Des rues de Cavani aux places de Kani-Kéli, en passant par Bandrélé et Sada, les supporters ont laissé éclater leur joie au coup de sifflet final. Dans un territoire où le football occupe une place particulière, le sacre européen du PSG, qui remporte une deuxième Ligue des champions consécutive, a résonné bien au-delà du simple cadre sportif.
Une nuit de fête dans toute l’île
Lorsque l’arbitre a mis fin à la finale remportée par le Paris Saint-Germain face à Arsenal, une immense clameur de soulagement a traversé Mayotte. À Mamoudzou, notamment dans le quartier de Cavani et aux abords du rond-point Baobab, les klaxons ont résonné pendant de longues minutes. La même scène s’est répétée à Bandrélé, Sada ou encore Kani-Kéli.
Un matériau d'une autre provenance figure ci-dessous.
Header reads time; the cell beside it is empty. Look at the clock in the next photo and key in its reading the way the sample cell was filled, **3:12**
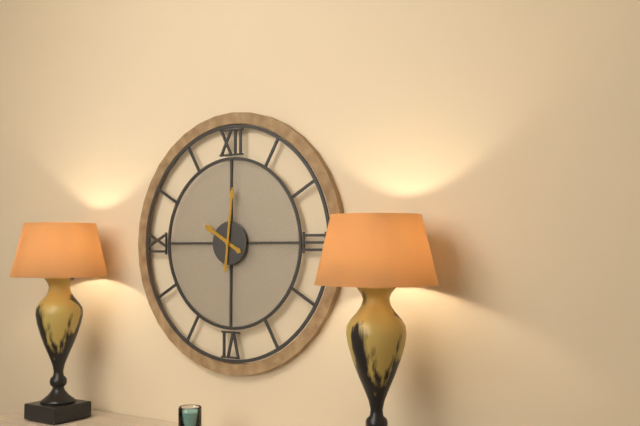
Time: **10:01**
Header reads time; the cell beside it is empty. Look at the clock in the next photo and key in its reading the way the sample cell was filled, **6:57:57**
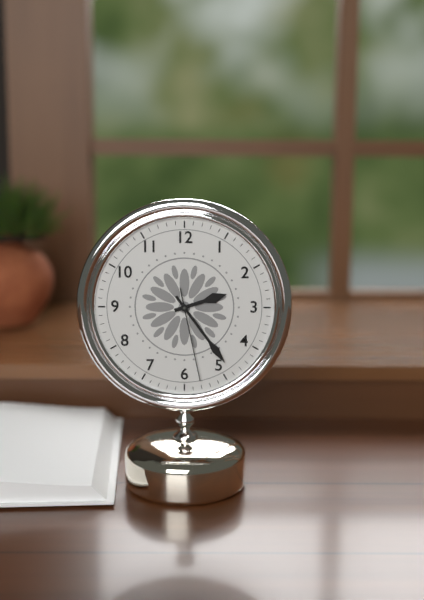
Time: **2:24:28**
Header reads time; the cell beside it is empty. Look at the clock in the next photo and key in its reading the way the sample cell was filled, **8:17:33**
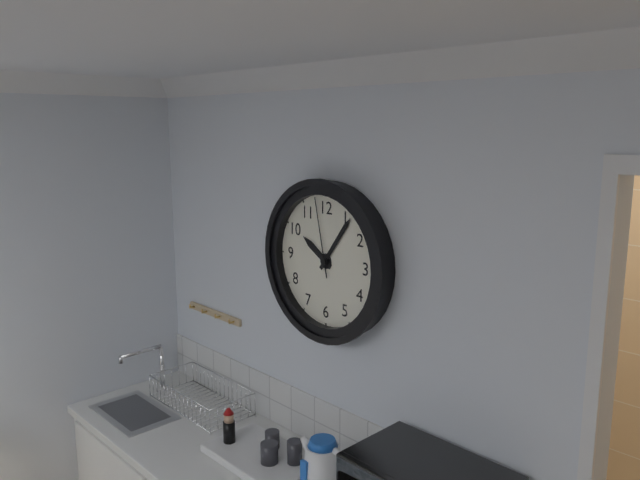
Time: **10:06:58**
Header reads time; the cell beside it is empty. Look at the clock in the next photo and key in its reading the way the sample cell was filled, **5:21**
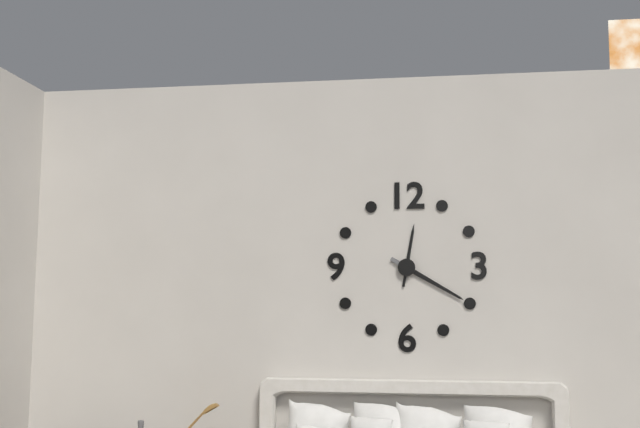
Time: **12:20**
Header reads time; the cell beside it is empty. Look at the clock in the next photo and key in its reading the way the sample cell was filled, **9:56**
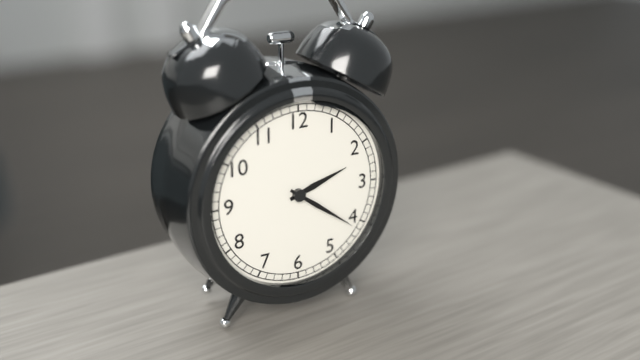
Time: **2:21**
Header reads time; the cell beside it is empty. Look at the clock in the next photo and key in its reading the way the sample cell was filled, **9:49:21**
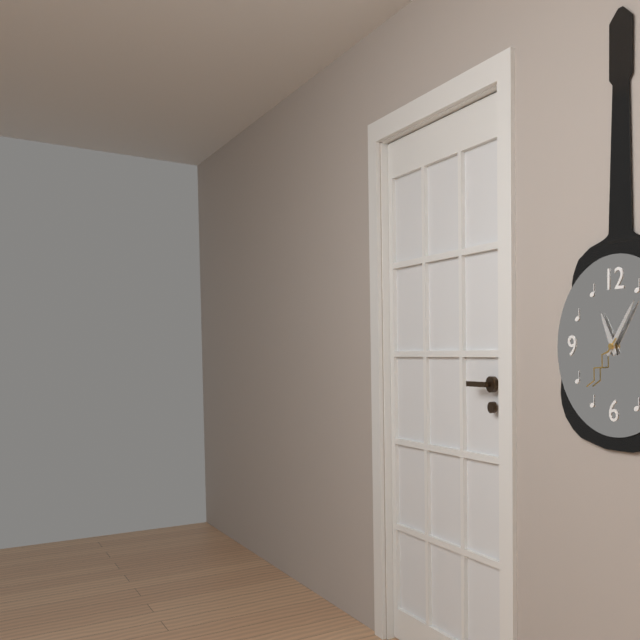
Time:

Dans plusieurs communes, des groupes de jeunes sont descendus dans les rues pour célébrer ce deuxième sacre européen du club parisien.
Partout, un même slogan revenait en boucle : “Paris ! Paris ! Paris !”. Une ferveur rare qui témoigne de la popularité du club de la capitale auprès de la jeunesse mahoraise. “Je suis très contente de cette victoire car Paris c’est mon équipe et je suis contente qu’ils aient gagné la deuxième étoile”, confie une jeune supportrice rencontrée à Kani-Kéli.
Plus qu’une victoire du PSG, un succès français
Pour de nombreux supporters, cette finale ne se résumait pas à une opposition entre deux clubs européens. Face à Arsenal, représentant du football anglais, plusieurs Mahorais ont vécu cette rencontre comme celle d’une équipe française portant les espoirs du pays sur la scène continentale. Cette dimension était particulièrement perceptible dans les rassemblements spontanés observés après le match. Pour beaucoup, le PSG représentait samedi soir bien plus que Paris : il incarnait le football français face à l’une des références du championnat anglais.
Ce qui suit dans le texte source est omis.